**PROMPT**: Reproduce the data word for word, from the beginning through the line containing "locality: In valle", with both of those lines included.

**PROVIDED RECORDS**:

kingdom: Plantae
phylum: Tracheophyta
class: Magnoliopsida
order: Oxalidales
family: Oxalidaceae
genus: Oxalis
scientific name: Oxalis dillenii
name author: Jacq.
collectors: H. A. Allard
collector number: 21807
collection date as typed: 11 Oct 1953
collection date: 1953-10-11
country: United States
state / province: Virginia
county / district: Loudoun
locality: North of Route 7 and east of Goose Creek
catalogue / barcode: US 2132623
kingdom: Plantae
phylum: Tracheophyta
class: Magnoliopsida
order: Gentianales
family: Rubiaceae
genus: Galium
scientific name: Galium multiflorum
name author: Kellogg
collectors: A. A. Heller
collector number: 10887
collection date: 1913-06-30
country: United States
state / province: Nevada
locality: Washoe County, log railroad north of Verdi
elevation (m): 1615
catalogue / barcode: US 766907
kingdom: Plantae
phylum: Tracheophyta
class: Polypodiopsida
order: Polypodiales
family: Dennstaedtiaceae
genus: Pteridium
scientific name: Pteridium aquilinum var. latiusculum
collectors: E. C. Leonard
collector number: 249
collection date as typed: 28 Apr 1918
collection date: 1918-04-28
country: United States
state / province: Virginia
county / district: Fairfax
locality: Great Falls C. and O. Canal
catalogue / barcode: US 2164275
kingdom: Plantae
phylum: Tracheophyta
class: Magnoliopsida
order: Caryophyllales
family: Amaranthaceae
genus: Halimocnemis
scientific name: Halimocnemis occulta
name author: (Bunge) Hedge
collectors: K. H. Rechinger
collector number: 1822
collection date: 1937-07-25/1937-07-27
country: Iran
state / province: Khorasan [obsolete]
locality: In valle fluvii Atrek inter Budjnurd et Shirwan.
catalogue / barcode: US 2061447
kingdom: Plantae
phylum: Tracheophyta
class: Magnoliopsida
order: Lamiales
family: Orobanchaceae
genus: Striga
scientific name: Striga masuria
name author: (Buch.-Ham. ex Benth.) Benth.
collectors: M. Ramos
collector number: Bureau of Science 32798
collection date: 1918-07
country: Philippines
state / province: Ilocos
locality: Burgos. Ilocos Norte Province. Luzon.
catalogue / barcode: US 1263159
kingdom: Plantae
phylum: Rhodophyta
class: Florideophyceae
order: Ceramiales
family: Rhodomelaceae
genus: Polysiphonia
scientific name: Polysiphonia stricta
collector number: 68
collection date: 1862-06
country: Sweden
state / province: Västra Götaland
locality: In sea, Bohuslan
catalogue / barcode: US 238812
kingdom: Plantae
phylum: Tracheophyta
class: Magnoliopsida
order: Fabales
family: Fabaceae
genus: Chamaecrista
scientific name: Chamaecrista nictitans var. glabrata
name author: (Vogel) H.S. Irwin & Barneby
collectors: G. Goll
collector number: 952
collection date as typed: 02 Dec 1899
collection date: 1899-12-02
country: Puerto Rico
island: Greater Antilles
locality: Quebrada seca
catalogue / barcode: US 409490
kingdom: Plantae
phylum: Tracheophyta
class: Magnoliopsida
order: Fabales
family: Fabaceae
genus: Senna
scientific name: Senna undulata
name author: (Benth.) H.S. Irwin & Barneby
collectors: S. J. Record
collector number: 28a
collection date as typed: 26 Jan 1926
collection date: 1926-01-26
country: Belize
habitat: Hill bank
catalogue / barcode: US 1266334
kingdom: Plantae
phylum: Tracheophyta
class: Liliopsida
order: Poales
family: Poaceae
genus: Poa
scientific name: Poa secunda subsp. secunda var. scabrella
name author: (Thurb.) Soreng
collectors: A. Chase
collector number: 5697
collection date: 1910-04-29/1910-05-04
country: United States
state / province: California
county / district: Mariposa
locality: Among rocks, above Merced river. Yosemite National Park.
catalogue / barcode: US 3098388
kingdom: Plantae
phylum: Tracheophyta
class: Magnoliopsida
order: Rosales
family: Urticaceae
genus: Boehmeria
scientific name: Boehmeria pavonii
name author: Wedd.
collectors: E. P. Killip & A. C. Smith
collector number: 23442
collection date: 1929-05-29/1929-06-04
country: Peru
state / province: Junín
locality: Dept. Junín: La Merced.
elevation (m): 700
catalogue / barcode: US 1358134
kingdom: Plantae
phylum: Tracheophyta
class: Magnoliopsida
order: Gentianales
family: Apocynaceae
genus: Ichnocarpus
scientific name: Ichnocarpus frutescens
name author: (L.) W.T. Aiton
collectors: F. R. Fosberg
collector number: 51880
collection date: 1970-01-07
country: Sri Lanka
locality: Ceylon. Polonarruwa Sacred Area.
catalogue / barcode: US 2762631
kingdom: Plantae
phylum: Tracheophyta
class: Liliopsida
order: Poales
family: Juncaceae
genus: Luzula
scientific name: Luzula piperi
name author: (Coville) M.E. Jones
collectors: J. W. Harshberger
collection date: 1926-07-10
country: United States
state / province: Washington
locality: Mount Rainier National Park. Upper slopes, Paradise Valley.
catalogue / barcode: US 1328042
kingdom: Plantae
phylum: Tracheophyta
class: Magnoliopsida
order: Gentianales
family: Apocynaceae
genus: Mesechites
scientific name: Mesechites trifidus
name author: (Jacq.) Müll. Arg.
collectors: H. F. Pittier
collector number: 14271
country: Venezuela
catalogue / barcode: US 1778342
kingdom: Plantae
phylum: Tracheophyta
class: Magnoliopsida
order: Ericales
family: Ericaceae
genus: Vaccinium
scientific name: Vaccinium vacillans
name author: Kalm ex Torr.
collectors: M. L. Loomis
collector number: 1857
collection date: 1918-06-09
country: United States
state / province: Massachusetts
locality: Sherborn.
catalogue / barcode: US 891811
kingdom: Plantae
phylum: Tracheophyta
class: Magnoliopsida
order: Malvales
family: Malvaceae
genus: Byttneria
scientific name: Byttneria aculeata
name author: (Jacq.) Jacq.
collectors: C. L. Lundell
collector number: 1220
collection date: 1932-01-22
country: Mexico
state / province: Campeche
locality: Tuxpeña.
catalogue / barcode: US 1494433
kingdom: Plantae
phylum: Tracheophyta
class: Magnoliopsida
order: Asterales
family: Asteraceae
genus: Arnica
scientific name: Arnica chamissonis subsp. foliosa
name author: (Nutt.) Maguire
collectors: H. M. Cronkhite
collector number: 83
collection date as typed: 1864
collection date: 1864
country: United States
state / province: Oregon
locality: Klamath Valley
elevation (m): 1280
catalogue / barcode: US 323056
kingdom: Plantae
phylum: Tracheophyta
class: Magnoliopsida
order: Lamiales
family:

**TASK RESULT**:
kingdom: Plantae
phylum: Tracheophyta
class: Magnoliopsida
order: Oxalidales
family: Oxalidaceae
genus: Oxalis
scientific name: Oxalis dillenii
name author: Jacq.
collectors: H. A. Allard
collector number: 21807
collection date as typed: 11 Oct 1953
collection date: 1953-10-11
country: United States
state / province: Virginia
county / district: Loudoun
locality: North of Route 7 and east of Goose Creek
catalogue / barcode: US 2132623
kingdom: Plantae
phylum: Tracheophyta
class: Magnoliopsida
order: Gentianales
family: Rubiaceae
genus: Galium
scientific name: Galium multiflorum
name author: Kellogg
collectors: A. A. Heller
collector number: 10887
collection date: 1913-06-30
country: United States
state / province: Nevada
locality: Washoe County, log railroad north of Verdi
elevation (m): 1615
catalogue / barcode: US 766907
kingdom: Plantae
phylum: Tracheophyta
class: Polypodiopsida
order: Polypodiales
family: Dennstaedtiaceae
genus: Pteridium
scientific name: Pteridium aquilinum var. latiusculum
collectors: E. C. Leonard
collector number: 249
collection date as typed: 28 Apr 1918
collection date: 1918-04-28
country: United States
state / province: Virginia
county / district: Fairfax
locality: Great Falls C. and O. Canal
catalogue / barcode: US 2164275
kingdom: Plantae
phylum: Tracheophyta
class: Magnoliopsida
order: Caryophyllales
family: Amaranthaceae
genus: Halimocnemis
scientific name: Halimocnemis occulta
name author: (Bunge) Hedge
collectors: K. H. Rechinger
collector number: 1822
collection date: 1937-07-25/1937-07-27
country: Iran
state / province: Khorasan [obsolete]
locality: In valle fluvii Atrek inter Budjnurd et Shirwan.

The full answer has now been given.